Use plt.scatter(x, y) where x and y are arrays of the same length. Add plt.xlabel(), plt.ylabel(), and plt.title() for labels. Call plt.show() to display the plot.
How do I color scatter plot points by category?
Loop over categories and call plt.scatter() for each one with a different c parameter and a label. Then call plt.legend() to show the legend. Alternatively, pass a numeric array to c with a colormap for continuous coloring.
How do I add a trend line to a scatter plot?
Use np.polyfit(x, y, degree) to fit a polynomial, create a np.poly1d() from the coefficients, and plot it with plt.plot(). For degree=1, this gives a linear regression line.
What is the difference between plt.scatter() and plt.plot()?
plt.scatter() creates individual markers with per-point control over size, color, and shape. plt.plot() with a marker style creates connected points with uniform appearance. Use scatter() when points need individual styling; use plot() for line charts or uniform markers.
How do I handle overlapping points in a scatter plot?
Use alpha (transparency) to reveal density, reduce marker s (size), use plt.hexbin() for density heatmaps, or jitter the points slightly with small random offsets.
Conclusion
Matplotlib's plt.scatter() is the standard tool for creating scatter plots in Python. For basic exploration, a simple plt.scatter(x, y) suffices. For publication-quality figures, leverage color mapping for categories, size encoding for a third variable, regression lines for trends, and transparency for dense data. Master these techniques and you can visualize any bivariate relationship effectively.

● TASK REQUIREMENTS: Reproduce verbatim the part of the scatter plot passage that starts with "How do I add" and goes on through "small random offsets.".

● GIVEN ENTRIES:
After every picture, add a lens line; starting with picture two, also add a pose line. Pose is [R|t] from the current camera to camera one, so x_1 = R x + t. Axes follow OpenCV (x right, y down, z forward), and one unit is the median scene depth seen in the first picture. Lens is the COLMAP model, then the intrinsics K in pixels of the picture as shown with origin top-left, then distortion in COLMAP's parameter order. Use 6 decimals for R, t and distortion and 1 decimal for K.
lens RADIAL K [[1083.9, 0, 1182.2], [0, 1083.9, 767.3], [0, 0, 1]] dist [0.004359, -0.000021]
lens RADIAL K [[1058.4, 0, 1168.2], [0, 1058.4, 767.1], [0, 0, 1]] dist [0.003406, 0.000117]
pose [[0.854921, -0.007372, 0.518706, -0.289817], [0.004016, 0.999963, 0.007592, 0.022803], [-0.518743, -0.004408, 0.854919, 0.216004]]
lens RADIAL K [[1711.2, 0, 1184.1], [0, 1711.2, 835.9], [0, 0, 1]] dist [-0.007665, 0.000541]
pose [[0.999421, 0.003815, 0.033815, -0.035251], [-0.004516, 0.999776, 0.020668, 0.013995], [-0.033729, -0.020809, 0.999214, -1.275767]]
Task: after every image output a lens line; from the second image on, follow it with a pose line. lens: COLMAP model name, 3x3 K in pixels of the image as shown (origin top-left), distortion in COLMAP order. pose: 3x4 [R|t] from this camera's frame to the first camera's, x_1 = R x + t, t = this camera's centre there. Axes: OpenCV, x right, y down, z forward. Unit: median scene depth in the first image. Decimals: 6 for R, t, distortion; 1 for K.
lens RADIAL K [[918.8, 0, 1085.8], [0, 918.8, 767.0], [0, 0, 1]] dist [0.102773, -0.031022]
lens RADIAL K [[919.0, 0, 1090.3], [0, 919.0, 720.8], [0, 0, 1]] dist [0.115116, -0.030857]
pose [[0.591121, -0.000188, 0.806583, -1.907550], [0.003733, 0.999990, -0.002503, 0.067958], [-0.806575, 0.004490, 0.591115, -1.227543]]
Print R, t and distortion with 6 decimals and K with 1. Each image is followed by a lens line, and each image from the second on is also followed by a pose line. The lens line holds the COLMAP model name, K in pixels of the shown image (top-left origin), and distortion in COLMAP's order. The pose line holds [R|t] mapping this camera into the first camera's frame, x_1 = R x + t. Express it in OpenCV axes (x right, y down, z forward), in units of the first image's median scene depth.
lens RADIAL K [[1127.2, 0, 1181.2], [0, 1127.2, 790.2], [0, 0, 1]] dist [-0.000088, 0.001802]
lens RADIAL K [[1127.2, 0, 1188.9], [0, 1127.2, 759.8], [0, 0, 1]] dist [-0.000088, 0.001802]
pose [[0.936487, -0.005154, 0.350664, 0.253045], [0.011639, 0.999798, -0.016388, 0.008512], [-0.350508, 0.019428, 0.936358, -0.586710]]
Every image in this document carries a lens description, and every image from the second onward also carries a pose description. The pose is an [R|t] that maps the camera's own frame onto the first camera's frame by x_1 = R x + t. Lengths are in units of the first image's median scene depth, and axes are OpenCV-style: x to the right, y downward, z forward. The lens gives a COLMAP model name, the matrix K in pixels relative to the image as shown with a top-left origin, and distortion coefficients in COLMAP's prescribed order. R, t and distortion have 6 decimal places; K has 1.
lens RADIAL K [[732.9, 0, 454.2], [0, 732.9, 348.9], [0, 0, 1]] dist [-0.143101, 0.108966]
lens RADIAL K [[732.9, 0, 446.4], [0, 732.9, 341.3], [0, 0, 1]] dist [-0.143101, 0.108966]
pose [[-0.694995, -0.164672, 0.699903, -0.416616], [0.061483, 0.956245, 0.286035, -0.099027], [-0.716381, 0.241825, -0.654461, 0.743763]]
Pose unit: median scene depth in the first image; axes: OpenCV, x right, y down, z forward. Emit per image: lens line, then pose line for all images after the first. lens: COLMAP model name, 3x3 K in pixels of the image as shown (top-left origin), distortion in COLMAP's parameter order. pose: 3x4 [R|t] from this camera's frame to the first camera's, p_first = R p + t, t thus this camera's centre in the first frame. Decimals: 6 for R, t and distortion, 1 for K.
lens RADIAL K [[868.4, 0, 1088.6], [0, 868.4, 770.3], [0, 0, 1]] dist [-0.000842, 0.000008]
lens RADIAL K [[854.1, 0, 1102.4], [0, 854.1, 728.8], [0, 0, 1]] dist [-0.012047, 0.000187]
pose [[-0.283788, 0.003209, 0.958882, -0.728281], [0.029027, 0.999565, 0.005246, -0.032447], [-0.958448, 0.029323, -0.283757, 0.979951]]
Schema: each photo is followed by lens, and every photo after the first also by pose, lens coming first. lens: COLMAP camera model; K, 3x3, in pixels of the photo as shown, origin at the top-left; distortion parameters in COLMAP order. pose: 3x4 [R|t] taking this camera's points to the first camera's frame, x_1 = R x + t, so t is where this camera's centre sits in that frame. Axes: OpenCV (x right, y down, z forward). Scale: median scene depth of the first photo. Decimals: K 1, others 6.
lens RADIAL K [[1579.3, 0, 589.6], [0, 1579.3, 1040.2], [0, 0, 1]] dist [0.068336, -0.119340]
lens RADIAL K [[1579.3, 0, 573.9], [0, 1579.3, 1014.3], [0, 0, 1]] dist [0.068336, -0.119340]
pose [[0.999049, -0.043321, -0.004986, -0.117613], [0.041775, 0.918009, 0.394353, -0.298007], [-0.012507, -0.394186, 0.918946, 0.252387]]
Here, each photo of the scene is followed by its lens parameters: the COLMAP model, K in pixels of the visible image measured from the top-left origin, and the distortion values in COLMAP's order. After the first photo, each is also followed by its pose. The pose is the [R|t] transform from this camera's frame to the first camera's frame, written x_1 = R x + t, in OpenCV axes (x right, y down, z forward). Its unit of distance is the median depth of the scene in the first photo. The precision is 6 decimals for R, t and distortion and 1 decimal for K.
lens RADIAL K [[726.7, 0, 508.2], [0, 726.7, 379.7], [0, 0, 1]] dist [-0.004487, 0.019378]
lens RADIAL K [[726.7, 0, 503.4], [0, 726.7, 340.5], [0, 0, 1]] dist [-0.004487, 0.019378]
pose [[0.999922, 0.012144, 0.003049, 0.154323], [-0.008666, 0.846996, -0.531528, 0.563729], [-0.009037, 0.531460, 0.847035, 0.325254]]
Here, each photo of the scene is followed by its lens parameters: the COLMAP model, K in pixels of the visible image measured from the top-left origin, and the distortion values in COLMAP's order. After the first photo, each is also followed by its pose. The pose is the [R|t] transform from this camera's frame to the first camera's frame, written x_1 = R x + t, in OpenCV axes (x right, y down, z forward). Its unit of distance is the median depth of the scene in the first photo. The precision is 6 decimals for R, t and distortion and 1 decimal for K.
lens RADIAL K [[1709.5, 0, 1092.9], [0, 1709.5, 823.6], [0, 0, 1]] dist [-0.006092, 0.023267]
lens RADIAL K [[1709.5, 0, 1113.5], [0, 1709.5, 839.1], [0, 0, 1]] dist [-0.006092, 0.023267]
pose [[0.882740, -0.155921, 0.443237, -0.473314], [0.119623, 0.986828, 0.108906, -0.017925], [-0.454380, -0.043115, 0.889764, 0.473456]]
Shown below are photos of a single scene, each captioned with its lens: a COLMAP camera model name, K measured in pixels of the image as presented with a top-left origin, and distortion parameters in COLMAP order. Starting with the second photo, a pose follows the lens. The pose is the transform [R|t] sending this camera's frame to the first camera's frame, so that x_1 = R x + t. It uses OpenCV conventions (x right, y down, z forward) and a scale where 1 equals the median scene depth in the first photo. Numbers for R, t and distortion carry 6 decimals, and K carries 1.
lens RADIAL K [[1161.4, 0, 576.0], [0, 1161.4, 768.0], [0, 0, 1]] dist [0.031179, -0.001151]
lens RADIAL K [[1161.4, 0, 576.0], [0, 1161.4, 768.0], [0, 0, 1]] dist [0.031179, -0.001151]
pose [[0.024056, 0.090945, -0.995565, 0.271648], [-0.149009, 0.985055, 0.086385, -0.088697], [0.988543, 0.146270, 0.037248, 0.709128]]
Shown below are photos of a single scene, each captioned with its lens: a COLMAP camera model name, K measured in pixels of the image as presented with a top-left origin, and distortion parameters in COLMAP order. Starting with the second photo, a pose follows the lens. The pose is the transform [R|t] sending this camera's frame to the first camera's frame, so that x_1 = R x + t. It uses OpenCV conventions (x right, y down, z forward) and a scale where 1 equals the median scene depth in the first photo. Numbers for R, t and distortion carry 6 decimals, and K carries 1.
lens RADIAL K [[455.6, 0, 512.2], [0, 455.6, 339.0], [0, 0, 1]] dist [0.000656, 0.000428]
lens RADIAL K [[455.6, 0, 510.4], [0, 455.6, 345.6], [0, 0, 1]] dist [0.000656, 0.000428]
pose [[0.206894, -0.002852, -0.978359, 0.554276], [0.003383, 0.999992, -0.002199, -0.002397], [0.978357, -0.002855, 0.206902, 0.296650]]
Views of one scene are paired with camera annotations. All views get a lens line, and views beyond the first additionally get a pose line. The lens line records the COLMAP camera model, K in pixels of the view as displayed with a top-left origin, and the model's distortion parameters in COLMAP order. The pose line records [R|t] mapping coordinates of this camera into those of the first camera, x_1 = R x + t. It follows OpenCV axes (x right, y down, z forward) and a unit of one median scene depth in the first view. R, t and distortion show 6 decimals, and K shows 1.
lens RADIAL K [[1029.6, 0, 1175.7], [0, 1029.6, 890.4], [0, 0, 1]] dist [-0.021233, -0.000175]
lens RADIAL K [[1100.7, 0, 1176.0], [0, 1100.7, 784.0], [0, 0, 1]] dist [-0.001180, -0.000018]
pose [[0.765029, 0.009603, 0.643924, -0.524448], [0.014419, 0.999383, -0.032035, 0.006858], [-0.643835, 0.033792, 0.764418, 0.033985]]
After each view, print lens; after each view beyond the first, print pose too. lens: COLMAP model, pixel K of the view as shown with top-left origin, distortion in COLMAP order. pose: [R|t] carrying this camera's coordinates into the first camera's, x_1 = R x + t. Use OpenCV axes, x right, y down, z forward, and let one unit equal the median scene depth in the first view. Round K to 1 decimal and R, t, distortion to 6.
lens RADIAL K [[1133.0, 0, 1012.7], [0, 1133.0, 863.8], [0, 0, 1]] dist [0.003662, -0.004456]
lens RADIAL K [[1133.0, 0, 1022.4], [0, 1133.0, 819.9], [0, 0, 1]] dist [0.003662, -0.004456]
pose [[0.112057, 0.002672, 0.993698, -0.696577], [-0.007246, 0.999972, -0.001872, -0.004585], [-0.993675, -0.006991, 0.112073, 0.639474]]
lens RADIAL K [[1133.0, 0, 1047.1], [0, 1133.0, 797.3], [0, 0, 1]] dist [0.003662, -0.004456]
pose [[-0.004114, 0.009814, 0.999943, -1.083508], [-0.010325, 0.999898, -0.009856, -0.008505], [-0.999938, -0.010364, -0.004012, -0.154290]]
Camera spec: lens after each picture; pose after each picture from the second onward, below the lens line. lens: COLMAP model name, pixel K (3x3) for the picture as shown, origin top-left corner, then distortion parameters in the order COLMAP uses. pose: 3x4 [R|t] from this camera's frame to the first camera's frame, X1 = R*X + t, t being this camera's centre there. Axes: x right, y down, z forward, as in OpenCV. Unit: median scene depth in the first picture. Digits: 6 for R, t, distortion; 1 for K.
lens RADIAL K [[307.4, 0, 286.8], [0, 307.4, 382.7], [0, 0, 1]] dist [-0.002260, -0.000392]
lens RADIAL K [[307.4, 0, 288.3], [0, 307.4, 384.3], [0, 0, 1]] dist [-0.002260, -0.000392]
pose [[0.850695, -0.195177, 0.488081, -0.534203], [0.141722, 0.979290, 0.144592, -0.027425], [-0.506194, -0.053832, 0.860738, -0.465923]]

● EXERCISE RESULT:
How do I add a trend line to a scatter plot?
Use np.polyfit(x, y, degree) to fit a polynomial, create a np.poly1d() from the coefficients, and plot it with plt.plot(). For degree=1, this gives a linear regression line.
What is the difference between plt.scatter() and plt.plot()?
plt.scatter() creates individual markers with per-point control over size, color, and shape. plt.plot() with a marker style creates connected points with uniform appearance. Use scatter() when points need individual styling; use plot() for line charts or uniform markers.
How do I handle overlapping points in a scatter plot?
Use alpha (transparency) to reveal density, reduce marker s (size), use plt.hexbin() for density heatmaps, or jitter the points slightly with small random offsets.